Live albums seldom convey this experience. With a handful of exceptions — Van Morrison’s It’s Too Late to Stop Now, The Who’s Live at Leeds, Radiohead’s I Might Be Wrong, The Rolling Stones’ Get Yer Ya-Ya’s Out! — they tend to be contractual-obligation affairs.
But now here comes Live Drugs, a new album from Philadelphia six-piece The War on Drugs that serves as a reminder of what live albums can be, and of what live music can be. The band’s studio albums have tended to be fine and dandy, but Live Drugs captures the raw intensity of their shows.
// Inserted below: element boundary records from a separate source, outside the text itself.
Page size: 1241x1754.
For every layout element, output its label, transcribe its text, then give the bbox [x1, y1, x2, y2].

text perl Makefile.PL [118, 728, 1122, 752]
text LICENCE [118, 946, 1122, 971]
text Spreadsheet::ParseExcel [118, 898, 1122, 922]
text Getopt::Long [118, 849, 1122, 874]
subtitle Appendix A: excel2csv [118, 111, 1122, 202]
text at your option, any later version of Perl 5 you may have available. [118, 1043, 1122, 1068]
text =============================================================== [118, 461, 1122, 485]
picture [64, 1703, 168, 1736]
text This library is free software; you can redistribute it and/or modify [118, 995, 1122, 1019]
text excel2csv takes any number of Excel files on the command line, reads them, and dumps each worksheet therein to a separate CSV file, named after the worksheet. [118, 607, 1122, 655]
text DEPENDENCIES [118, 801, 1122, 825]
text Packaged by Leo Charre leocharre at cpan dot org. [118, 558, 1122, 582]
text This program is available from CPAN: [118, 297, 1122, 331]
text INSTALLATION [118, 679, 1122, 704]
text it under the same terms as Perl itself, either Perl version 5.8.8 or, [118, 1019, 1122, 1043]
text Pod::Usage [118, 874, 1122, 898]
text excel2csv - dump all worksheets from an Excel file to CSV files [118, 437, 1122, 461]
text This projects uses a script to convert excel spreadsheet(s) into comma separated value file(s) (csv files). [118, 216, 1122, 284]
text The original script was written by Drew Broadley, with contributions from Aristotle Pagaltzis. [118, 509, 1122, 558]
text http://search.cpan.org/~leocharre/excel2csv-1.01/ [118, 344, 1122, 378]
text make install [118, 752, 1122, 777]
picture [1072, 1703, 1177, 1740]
It’s a humdinger.
The War on Drugs are a band whose music oscillates between indie and mainstream: at times, with their epic widescreen sound with splashes of piano and honking saxophone, they sound like Bruce Springsteen; at times, with their mesmeric, metronomic beats, they resemble a krautrock band. Though it is drawn from many hours of recordings from different shows, this album follows an “arc” shaped to mirror a compact set list of around 70 minutes.
The opening track, “An Ocean in Between the Waves”, sets out their template: a steady up-tempo beat comes from a drum machine, guitars wash and drift, singer, lead guitarist and frontman Adam Granduciel sings the Springsteen-esque opening lines: “Run away, I’m a travelling man, been working every day” (he’s not a great singer, but that doesn’t matter: it’s about the whole sound of the thing). It’s two and a half minutes before the drummer joins in and the track takes off, surging and urgent. The track is more than seven minutes long, and even then it seems to end too soon. It’s one of several songs that clock in at lengths that seem extravagant by today’s standards — “Thinking of a Place” (10.37), “Under the Pressure” (11.59) — but in the hypnotic sound-world created by The War on Drugs, it seems entirely natural. Granduciel solos fluently, but without being showy: emotional, rather than technical.
Live albums have a tendency to relegate crowd noise to a distant roar, but here the fans are allowed to play their part, hollering when “Buenos Aires Beach” starts to gain momentum, singing along to the guitar part on “Under the Pressure”. It’s terrific, and tantalising.